Analysts expect adjusted EPS of $1.51 on revenue of $17.53 billion, up 13% year over year. That would land at the top end of Delta’s own guidance range of $1.00 to $1.50 EPS, with a pretax profit of around $1 billion — no small feat given fuel expenses jumped more than $2 billion in the quarter.
DAL stock trades around $89, up roughly 30% over the past three months. The broader JETS ETF has gained 22% in the same window, with United Airlines also up around 30% and American Airlines jumping 45%.

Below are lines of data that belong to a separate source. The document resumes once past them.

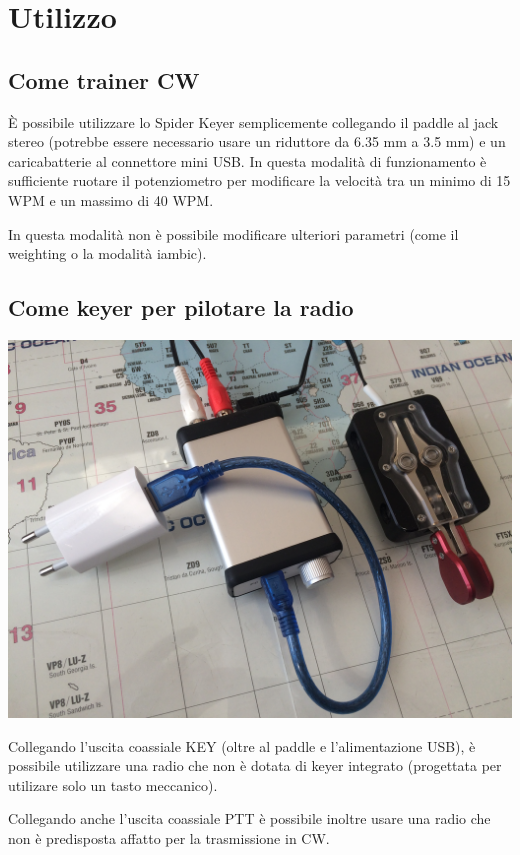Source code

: \chapter{Utilizzo}

\section{Come trainer CW}
\`E possibile utilizzare lo Spider Keyer semplicemente collegando il paddle al jack stereo (potrebbe essere necessario usare un riduttore da 6.35 mm a 3.5 mm) e un caricabatterie al connettore mini USB.
In questa modalit\`a di funzionamento \`e sufficiente ruotare il potenziometro per modificare la velocit\`a tra un minimo di 15 WPM e un massimo di 40 WPM.

In questa modalit\`a non \`e possibile modificare ulteriori parametri (come il weighting o la modalit\`a iambic).

\section{Come keyer per pilotare la radio}
\begin{center}
	\includegraphics[width=\linewidth]{./Standalone.JPG}
\end{center}
Collegando l'uscita coassiale KEY (oltre al paddle e l'alimentazione USB), \`e possibile utilizzare una radio che non \`e dotata di keyer integrato (progettata per utilizare solo un tasto meccanico).

Collegando anche l'uscita coassiale PTT \`e possibile inoltre usare una radio che non \`e predisposta affatto per la trasmissione in CW.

The Iran war drove fuel costs higher for most of the quarter, but airlines offset the pressure through airfare hikes, capacity cuts, and a travel demand environment that simply refused to cool off. Morgan Stanley analyst Ravi Shanker called it “a quarter that threatened to be significantly disruptive” but said it looks to have had “a happy ending with strong revenue trends, jet fuel back down below $3 and solid operating/cost performance.”
Shanker raised his price target on Delta to $115 from $105 on Monday and carries an Overweight rating.

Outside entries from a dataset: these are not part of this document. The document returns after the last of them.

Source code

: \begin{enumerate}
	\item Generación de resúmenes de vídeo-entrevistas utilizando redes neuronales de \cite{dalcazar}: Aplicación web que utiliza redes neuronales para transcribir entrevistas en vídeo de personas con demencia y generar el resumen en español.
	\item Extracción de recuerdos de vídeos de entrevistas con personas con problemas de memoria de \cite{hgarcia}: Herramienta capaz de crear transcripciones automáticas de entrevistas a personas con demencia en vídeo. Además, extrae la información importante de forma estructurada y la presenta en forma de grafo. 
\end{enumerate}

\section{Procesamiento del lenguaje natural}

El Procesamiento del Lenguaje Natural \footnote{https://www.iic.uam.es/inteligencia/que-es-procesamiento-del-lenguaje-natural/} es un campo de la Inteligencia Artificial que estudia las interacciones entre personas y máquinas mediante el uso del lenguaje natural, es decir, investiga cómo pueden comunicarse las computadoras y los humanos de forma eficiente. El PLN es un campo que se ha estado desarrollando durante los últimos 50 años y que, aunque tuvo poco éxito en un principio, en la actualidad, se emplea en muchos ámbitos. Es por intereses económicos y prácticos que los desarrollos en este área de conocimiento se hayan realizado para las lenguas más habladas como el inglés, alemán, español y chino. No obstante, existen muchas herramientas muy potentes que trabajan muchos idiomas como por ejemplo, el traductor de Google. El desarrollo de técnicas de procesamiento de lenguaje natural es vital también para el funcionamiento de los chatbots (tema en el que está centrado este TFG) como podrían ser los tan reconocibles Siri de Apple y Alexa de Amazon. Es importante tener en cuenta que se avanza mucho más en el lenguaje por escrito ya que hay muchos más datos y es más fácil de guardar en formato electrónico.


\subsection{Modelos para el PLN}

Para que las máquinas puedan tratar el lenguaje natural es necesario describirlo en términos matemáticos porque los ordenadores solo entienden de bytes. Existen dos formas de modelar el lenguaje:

TD Cowen’s Tom Fitzgerald also struck an upbeat tone. “We remain broadly constructive, assuming the industry hangs on to this year’s price increases,” he wrote Thursday. He rates Delta a Buy with a $106 price target.
What Could Move the Stock
A fresh spike in oil prices this week — after President Trump announced the ceasefire with Iran was over — put some near-term pressure on the sector. Ironically, that pullback may give the stock more room to run if Friday’s numbers come in strong.
Beyond the headline figures, investors will be watching what Delta says about demand trends and pricing power heading into Q3. Wall Street is currently modeling Q3 adjusted EPS of $2.03 on revenue of $17.3 billion.
Fuel Costs and Full-Year Guidance in Focus
Delta did not issue full-year 2026 guidance when it reported Q1. The company had previously guided for full-year adjusted EPS of $6.50 to $7.50, a roughly 20% year-over-year jump at the midpoint, with free cash flow of $3 billion to $4 billion.
CEO Ed Bastian said last quarter he wasn’t walking back those targets, but declined to update them. His words at the time captured the quarter’s central tension: “The question of not just the day, of the month, is going to be how we navigate this higher fuel environment brought on by the Iranian conflict.”
Q1 fuel expenses came in at $2.591 billion, up 8% year over year, though that included a refinery benefit of approximately $300 million.
Premium cabin revenue growth has been a consistent buffer for Delta, and investors will want to see whether that trend held through Q2.
Delta is scheduled to report before market open Friday, July 11.